UUID refresher utility

[wendellpiez]

See Issue #10

The working branch now has an XSLT ready for testing. It refreshes all UUID values in an OSCAL file, along with the data points where they are used as link targets.

For those who wish to try it, the utility is here: https://github.com/wendellpiez/oscal-tools/blob/issue10-uuid-util/xslt/uuid/refresh-uuids.xsl (The commit also includes other WIP and small updates.)

I have used the utility successfully, but not yet documented it except in comments for a maintainer.

Still to be done:

• [ ] readme explaining how to use
• [ ] including how to adapt the utility to support keeping (some) UUID values while replacing others
• [ ] explication of UUID replacement policy; i.e. when to use this feature

[wendellpiez]

@david-waltermire-nist I would like to squash the commits in this PR is that easy to do? (A bunch of files were added then removed again.)

[wendellpiez]

As @ohsh6o reports, this doesn't work under SaxonHE, which doesn't support calling to Java functions to provide random UUIDs.

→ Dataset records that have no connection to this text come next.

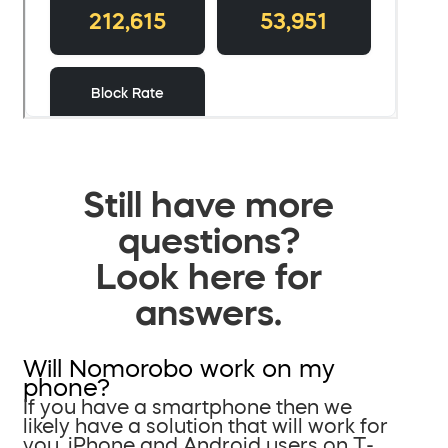
Still have more
questions?
Look here for
answers.
Will Nomorobo work on my
phone?
If you have a smartphone then we
likely have a solution that will work for
you. iPhone and Android users on T-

There are several potential workarounds for this, but any of them will require further development. If we document this limitation the code could still be useful. Advice and thoughts?

[ohsh6o]

It definitely would be useful to document this limitation, but I am not sure which of the alternatives is worthwhile given the objective of UUID generation and all the use cases. I presume we can document a recommended alternative, but which one is best I am not sure. Per our conversation, some alternatives:

• You can use Dimitre Novatchev's FXSL random number generator, but might be a little heavyweight.
• Use Saxon 9.x or 10.x and replace reflexive extension function calls with an integrated extension function call and write accompanying code
• Call a webservice to remotely retrieve UUIDs from a service
• Write a custom function in XSL like others have discussed in the public domain on StackOverflow that likely removes any guarantee of CSRNG (which is not necessarily a requirement, RFC UUIDv4 just discuss 122 random bits)
• Use EXSLT extension function random(), also with custom code to leverage this is in XSL, but EXSLT is not supported by Saxon 9.x or 10.x (regardless of HE/PE/EE), so this is most undesirable

Did I capture the range of common approaches correctly?

[wendellpiez]

As noted, one solution is to write an extension for SaxonHE as described here: https://www.saxonica.com/html/documentation/extensibility/integratedfunctions/

A repo with examples of such extensions is here: https://github.com/docbook/xslTNG/blob/main/src/main/java/org/docbook/xsltng/extensions

If we have to roll our own in XSLT, the fn:random-number-generator() function now supersedes older solutions for randomness.